- **DATA EXCERPTS**

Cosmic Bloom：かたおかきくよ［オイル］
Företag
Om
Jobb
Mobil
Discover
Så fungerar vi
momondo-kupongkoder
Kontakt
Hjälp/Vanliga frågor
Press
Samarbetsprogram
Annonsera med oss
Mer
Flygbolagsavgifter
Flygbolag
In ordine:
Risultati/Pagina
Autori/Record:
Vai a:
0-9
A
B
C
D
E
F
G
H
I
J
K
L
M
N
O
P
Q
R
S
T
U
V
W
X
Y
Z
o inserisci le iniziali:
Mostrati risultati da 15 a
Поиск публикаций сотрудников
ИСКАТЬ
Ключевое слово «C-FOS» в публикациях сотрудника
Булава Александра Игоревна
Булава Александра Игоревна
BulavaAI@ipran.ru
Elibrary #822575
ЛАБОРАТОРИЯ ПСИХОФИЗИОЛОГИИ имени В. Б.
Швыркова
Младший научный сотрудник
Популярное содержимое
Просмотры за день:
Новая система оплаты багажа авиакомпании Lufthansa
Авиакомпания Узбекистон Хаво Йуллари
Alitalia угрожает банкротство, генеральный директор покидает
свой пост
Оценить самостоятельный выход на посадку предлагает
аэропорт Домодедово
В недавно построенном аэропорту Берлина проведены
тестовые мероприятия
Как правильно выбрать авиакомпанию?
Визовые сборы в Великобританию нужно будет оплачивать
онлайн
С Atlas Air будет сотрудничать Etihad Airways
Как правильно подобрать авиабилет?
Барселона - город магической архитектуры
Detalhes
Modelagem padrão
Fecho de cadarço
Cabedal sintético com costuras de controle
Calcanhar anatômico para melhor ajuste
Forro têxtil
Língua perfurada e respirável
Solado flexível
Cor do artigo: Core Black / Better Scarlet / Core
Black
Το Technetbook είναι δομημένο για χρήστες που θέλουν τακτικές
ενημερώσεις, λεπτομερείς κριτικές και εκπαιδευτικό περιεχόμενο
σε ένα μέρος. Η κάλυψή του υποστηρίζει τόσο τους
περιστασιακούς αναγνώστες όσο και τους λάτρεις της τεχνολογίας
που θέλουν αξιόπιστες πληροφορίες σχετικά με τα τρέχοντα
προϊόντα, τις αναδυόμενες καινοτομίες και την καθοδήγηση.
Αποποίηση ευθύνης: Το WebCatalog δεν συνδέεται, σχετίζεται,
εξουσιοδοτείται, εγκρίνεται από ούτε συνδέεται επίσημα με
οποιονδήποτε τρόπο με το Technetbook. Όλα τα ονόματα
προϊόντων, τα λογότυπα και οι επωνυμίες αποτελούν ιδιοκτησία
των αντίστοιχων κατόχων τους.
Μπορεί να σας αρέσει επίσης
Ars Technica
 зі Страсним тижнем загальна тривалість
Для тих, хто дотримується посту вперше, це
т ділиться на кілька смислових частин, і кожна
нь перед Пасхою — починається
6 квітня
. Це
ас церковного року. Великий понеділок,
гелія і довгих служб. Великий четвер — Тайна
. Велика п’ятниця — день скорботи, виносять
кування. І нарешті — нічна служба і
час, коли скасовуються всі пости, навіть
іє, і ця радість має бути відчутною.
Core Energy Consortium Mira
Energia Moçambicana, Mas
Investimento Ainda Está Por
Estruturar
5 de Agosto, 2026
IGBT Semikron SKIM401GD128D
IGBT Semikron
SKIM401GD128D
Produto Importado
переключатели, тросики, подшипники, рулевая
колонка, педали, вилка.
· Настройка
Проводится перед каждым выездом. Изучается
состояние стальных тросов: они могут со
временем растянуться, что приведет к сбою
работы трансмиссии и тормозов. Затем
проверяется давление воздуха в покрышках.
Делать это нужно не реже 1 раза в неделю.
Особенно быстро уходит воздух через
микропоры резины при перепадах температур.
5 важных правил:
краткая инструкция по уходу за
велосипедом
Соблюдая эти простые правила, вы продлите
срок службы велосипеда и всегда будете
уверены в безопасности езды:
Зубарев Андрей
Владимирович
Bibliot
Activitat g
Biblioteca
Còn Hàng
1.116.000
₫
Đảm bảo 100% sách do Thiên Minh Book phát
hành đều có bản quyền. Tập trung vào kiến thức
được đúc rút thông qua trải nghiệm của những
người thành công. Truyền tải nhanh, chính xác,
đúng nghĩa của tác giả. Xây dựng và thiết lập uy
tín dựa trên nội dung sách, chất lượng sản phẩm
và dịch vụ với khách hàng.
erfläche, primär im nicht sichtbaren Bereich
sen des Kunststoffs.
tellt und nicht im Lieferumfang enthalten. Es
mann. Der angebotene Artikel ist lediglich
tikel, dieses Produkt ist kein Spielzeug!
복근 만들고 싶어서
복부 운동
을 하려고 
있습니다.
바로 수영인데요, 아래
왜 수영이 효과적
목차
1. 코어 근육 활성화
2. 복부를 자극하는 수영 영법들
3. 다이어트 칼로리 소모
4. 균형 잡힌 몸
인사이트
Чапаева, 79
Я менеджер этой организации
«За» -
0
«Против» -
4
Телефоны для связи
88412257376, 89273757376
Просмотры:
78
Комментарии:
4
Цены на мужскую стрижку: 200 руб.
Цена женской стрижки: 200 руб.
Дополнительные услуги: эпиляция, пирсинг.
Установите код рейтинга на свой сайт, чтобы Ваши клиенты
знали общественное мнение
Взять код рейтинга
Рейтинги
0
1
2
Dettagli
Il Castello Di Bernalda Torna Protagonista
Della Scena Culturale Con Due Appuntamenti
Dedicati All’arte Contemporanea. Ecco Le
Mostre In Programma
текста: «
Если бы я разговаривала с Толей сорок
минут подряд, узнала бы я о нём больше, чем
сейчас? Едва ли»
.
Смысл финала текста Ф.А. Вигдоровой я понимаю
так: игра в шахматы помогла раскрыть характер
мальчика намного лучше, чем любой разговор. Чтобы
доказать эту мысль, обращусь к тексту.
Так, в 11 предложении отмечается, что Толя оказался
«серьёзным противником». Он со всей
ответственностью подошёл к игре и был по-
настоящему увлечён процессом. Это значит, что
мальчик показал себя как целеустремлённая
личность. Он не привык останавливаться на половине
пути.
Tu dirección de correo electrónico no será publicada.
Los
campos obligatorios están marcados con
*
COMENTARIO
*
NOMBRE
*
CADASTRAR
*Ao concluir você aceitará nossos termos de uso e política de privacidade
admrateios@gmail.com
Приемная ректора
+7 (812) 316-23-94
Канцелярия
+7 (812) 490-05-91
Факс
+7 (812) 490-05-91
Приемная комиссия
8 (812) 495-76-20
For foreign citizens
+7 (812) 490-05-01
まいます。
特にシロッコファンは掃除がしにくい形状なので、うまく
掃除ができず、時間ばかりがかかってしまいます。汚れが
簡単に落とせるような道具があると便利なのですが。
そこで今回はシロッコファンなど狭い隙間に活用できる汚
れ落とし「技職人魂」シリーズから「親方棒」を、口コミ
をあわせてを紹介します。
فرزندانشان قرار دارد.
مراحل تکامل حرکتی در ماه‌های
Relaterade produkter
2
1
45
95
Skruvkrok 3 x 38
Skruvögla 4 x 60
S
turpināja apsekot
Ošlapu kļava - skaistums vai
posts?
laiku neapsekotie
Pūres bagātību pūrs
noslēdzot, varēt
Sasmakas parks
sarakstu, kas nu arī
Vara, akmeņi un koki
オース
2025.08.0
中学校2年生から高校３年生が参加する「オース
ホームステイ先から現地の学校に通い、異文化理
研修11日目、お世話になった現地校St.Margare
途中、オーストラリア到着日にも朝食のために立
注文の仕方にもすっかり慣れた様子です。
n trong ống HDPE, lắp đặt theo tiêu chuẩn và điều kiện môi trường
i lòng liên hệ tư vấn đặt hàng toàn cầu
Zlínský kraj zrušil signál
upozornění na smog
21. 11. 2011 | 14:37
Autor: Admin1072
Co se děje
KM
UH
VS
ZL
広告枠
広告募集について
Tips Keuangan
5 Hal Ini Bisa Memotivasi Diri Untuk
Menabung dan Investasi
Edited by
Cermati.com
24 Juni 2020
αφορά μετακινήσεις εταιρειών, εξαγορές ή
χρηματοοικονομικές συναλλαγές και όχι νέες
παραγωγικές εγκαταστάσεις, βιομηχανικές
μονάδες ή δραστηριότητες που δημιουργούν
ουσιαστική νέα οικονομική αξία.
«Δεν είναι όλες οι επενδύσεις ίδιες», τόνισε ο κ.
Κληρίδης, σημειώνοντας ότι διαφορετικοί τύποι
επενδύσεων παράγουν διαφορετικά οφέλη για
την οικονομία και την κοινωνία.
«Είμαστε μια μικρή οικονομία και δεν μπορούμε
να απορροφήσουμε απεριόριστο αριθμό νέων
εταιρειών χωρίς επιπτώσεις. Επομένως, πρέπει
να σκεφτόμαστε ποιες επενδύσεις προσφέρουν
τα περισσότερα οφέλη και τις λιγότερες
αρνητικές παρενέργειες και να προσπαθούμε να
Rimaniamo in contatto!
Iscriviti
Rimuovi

- **TASK ITEM**
Find every line in the data above that contains the word "εταιρειών", and copy each of those lines. Match the word's case exactly.

- **ANSWER TO THE EXERCISE**
αφορά μετακινήσεις εταιρειών, εξαγορές ή
εταιρειών χωρίς επιπτώσεις. Επομένως, πρέπει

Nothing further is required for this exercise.